Civ. A. No. 68-1990.
May 24, 1969.
Val A. Schaff, III, New Orleans, La., for plaintiff.
Leon Sarpy, New Orleans, La., E. Clay Shaw, Jr., Fort Lauderdale, Fla., for defendant.
The plaintiff sues on an alleged express contract. In the alternative, it seeks to recover under the respected civil law doctrine of negotiorum gestio, the basic rule for which is set forth in Louisiana Civil Code Article 2295:
"When a man undertakes, of his own accord, to manage the affairs of another, whether the owner be acquainted with the undertaking or ignorant of it, the person assuming the agency contracts the tacit engagement to continue it and to complete it, until the owner shall be in a condition to attend to it himself; he assumes also the payment of the expenses attending the business.
"He incurs all the obligations which would result from an express agency with which he might have been invested by the proprietors."
In return, the Civil Code imposes obligations on the recipient of the services:
"Equity obliges the owner, whose business has been well managed, to comply with the engagements contracted by the manager, in his name; to indemnify the manager in all the personal engagements he has contracted; and to reimburse him all useful and necessary expenses." Art. 2299, LSA-C.C.

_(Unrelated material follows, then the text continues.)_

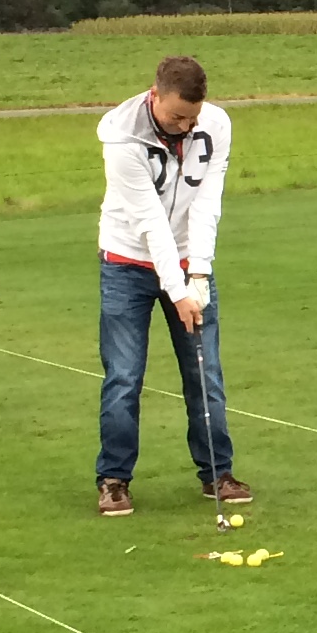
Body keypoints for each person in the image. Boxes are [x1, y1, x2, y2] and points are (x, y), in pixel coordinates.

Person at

The rule has been frequently applied. See, for example, the discussions in Comment (1933), 7 Tul.L.Rev. 253 (necessary elements of and the rights and duties under the quasi contract resulting from the management of another's affairs); and Comment (1961), 36 Tul.L.Rev. 108 ("Management of the Affairs of Another"). Whether or not a claim in what our common law friends term "quantum meruit" has been made out is a question of fact. Gibson Odom Electric Co., Inc. v. R.F. Ball Construction Co., Inc., 5 Cir. 1966, 368 F.2d 182. Hence it cannot appropriately be resolved on the evidence before us on the motion for summary judgment. Whether or not the facts that will be proved at the trial will establish the plaintiff's right to recover can only be resolved then. See, for example, Bordelon Motors, Inc. v. Thompson, La.App. 1965, 176 So.2d 836; Babineaux v. Grisaffi, La.App. 1965, 180 So.2d 888; Brooks v. Britnell, La.App. 1966, 183 So.2d 434; and Duggan Machine Co. v. Consolidated Well Servicing Co., La. App. 1966, 187 So.2d 124. Compare Louisiana State Mineral Board v. Albarado, 1965, 248 La. 551, 180 So.2d 700.
The defendant urges the well-established rule "that ordinarily attorney's fees are not accessible [sic] as an item of damages unless provided for by law or by contract." Breaux v. Simon, 1958, 235 La. 453, 104 So.2d 168, 171. There can be no doubt that, under Louisiana law, even a successful plaintiff is not entitled to recover the attorney's fees he incurred in collecting his claim as additional damages due him by the defendant, absent statutory provision or contractual agreement. However, the attorney's fees sought by the plaintiff here are not those incurred in connection with this suit, but those allegedly expended in retaining legal services in connection with another matter for the defendant's benefit. The plaintiff's right to recover for this expenditure is no different from its right to recover any of the other expenses allegedly incurred, and is dependent on the same principles.
It may be true that the plaintiff will not be able to establish the facts necessary to sustain recovery; but this is a question that must be resolved after a trial and not by motion for summary judgment.
Nor can the motion to dismiss on jurisdictional grounds be granted in the light of the affidavit filed on May 14, 1969. It does not at this time appear to a legal certainty that the claim is really for less than the jurisdictional amount. St. Paul Mercury Indemnity Co. v. Red Cab Co., 1938, 303 U.S. 283, 58 S.Ct. 586, 82 L.Ed. 845; Otis Elevator Co. v. Seale, 5 Cir. 1964, 334 F.2d 928.
The defendant contends that the plaintiff is not entitled to recover for amounts paid to its employees as part of their regular salaries. But such a claim by the plaintiff can not automatically be rejected as a matter of law. The question put on the motion to dismiss is whether there is any possible basis under the pleadings for the plaintiff to recover these items. It is conceivable that facts might be shown that might entitle a party to recover for the value of the time lost from their normal pursuits by its regular employees for the defendant's benefit. The amount paid them might be an accurate measure of the loss sustained.
Therefore the motions to dismiss and for summary judgment are denied.